Growing up in Brooklyn, New York in the 1980s and 90s meant that I was no stranger to violence. I remember waking up in the middle of the night to the sound of gunshots on my street. I remember being given instructions to avoid walking down certain blocks due to the presence of gangs. During my first year of high school, in the heat of the gang war between the Bloods and the Crips, we were instructed that we no longer had to wear our school uniforms for gym class. The uniforms included the color blue, the gang color of the Crips, and the administration was afraid that students would become targets for stabbings. I was a blond-haired Norwegian in an area that no longer looked anything like me. I went to schools where I was a significant minority, which often made me, and my few friends who looked like me, targets for violence.
As I moved into adolescence and tried to establish who my friends were and where I belonged, it was becoming more and more commonplace for kids to be divided by race. It was not about your socio-economic status, or if you were part of a team, or if you were in the school band together. You hung out with people who looked like you, so there was strength in numbers. It was about nothing more than survival. I remember the first time I was handed a flyer inviting me to an upcoming meeting about helping to preserve the white race. I experienced a wide range of emotions in that moment: I was tired of being afraid and was angry about the violence and hatred that had been directed at me from people of other races, but I also had people who looked nothing like me that were my best friends, that I had grown to love like family. Who was the enemy? Who was responsible?
Growing up in this setting, I became numb to violence. It was part of life. Inescapable. I felt helpless to stop any of it. Now this may not have been your experience growing up, but everyone sees the turbulent state of our world. Many of us experience tumultuous interactions in our communities, maybe even on a weekly basis. Frequently this is due to the differences between groups of people in our areas. So what do we do with our feelings about this? What do you do when the person who was a victim of that violence is someone you know? What do we do when that violence infringes upon our freedoms and dramatically changes our lives?
It was not until my early 20s that I learned the answer to my question of who (or what) is responsible. I was sitting in a hot church pew on a Sunday morning. As I learned the truth of the gospel, I discovered that the answer to the violence question was, and always will be, sin. Events like the mass shooting in Las Vegas, the violence in Charlottesville, the tragedy at Pulse nightclub, the burning of black churches in Louisiana, the Poway, California synagogue shooting, the continuous gang violence in Chicago, and the mosque shooting in New Zealand are all a result of sin.

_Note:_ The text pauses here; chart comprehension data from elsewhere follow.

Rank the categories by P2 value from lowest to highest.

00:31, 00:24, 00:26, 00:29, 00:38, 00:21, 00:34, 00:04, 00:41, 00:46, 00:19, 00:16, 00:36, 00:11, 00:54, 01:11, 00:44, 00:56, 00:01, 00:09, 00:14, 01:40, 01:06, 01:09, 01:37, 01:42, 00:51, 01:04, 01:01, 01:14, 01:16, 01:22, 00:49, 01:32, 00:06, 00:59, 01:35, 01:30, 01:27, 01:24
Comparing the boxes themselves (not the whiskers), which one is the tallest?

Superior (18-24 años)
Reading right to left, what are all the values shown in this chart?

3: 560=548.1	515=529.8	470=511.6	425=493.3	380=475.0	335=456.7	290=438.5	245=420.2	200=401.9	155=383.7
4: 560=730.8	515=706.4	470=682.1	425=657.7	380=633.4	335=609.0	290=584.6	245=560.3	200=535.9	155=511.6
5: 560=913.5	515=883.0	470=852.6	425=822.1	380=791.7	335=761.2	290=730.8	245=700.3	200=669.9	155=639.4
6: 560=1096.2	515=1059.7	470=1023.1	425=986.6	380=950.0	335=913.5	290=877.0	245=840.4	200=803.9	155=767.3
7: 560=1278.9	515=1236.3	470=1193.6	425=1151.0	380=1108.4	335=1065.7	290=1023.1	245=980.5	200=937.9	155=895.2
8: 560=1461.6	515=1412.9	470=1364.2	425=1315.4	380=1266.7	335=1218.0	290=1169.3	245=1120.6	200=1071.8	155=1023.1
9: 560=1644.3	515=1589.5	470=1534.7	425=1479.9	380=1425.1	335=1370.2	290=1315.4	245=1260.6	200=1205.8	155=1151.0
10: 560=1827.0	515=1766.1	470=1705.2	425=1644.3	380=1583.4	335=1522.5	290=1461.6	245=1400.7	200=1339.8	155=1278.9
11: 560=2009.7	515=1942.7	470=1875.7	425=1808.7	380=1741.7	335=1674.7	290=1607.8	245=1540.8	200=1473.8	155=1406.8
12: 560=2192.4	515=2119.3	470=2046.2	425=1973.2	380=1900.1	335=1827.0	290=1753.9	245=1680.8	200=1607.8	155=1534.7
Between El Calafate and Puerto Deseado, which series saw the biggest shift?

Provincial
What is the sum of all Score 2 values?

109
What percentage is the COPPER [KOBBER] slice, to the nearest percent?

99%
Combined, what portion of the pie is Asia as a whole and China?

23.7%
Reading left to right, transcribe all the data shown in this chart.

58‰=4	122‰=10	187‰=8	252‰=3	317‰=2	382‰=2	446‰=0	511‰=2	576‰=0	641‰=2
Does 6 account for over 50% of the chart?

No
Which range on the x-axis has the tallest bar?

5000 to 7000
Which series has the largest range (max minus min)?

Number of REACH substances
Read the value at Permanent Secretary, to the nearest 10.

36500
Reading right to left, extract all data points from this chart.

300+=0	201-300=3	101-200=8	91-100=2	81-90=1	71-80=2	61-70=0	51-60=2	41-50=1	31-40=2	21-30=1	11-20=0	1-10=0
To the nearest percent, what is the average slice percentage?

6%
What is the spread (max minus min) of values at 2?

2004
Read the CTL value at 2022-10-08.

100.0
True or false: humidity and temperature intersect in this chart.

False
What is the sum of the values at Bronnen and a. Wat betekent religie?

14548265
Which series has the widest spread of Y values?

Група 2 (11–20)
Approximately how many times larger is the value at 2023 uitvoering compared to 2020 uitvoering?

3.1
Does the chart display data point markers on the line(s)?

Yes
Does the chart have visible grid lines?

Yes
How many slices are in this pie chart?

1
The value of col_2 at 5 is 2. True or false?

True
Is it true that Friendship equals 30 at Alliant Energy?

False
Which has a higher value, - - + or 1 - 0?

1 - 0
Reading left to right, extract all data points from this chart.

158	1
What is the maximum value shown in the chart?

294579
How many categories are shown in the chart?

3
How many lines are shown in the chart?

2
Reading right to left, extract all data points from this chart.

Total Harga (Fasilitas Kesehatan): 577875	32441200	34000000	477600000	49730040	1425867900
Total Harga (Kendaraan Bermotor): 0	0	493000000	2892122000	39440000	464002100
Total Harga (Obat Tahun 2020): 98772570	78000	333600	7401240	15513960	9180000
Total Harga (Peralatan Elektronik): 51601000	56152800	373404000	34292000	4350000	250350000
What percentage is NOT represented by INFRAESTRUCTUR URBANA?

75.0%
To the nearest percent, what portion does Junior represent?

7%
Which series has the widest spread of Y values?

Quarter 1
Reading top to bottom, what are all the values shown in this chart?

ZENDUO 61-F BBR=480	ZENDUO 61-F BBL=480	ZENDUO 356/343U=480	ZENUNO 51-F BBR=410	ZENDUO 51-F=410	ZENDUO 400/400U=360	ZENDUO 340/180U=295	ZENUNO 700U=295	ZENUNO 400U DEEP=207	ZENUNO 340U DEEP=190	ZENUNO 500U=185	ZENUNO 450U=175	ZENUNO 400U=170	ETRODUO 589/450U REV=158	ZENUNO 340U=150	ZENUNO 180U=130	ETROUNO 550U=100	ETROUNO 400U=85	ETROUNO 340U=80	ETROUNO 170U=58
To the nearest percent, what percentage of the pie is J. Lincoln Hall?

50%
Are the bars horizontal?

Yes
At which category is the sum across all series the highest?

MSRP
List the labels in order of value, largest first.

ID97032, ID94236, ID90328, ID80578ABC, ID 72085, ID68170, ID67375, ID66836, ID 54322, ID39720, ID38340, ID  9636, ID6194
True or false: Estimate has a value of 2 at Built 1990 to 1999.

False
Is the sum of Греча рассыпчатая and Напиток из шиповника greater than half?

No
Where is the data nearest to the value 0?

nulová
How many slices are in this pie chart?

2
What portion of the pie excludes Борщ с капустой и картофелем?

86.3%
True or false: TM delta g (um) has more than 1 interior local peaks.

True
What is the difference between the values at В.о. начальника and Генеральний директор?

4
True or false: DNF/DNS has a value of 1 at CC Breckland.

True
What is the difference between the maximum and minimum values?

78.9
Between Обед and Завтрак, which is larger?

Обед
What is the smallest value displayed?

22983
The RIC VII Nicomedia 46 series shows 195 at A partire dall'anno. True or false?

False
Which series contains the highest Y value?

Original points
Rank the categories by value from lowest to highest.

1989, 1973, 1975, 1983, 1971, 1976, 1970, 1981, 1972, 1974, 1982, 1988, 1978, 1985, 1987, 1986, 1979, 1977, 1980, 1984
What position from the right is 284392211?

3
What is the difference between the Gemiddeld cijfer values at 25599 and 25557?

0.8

Incidents such as these wrench our hearts. They are a brutal reminder of the consequences of sin. All of these tragedies are different, and in no way am I trying to lump them all together to say they are all the same thing. But the reason why all these things happened, when you get down to the root of it, is sin. At the fundamental level, all this has taken place because we have rejected and rebelled against God. As stated in Romans 6:23, “The wages of sin is death.” Death is the by-product of this rebellion. And although this is all true, it does not bring us any comfort. The reason it doesn’t bring comfort is that it does not bring us any hope.
But there is hope. The tragedies we witness should drive us to ask the question: Where is my hope in the midst of all this despair and the reality of death? It is the same question that Job asks in Job 17:15, when he says, “Where then is my hope—who can see any hope for me?” Our hope resides in our faith in the accomplished work of Jesus Christ on our behalf. As Martin Luther wrote in On the Bondage of the Will, “So when the devil throws your sins in your face and declares that you deserve death and hell, tell him this: ‘I admit that I deserve death and hell, what of it? For I know One who suffered and made satisfaction on my behalf. His name is Jesus Christ, Son of God, and where he is there I shall be also!’”
So the two ingredients that are needed to formulate a Christian response to the violence in the world around us are an understanding of the reality of sin and the message of hope in Jesus. How then should we respond to these tragedies?
We first should pray. Pray against the evil that is present in our world. Pray for understanding. Pray for those who are victims of these atrocities. Pray for your heart to respond like Jesus would in those moments.
Second, grieve with those who are grieving. “Mourn with those who mourn,” as we are called to do in Romans 12:15. It is not always about having the right words, but instead being willing to be present amid the tragedy.
Lastly, we should then love. We should love those around us, even our enemies. This has been hard for me to do at times, if I am honest. Loving those who do not deserve love seems impossible, until we recognize that we were loved while we were still sinners, in the midst of our rebellion. We didn’t deserve love either. When Jesus rescued us, we were still lost in our sin, unable to work our way out of it. But thanks be to God, through Jesus Christ our Lord! When we show unexpected or unwarranted love to those who don’t deserve it, for just a moment, we get a glimpse, a reflection, of what our Lord and Savior has done for us.
REV. KRISTIAN ANDERSON is East Campus Pastor at Triumph Lutheran Brethren Church in Moorhead, Minnesota.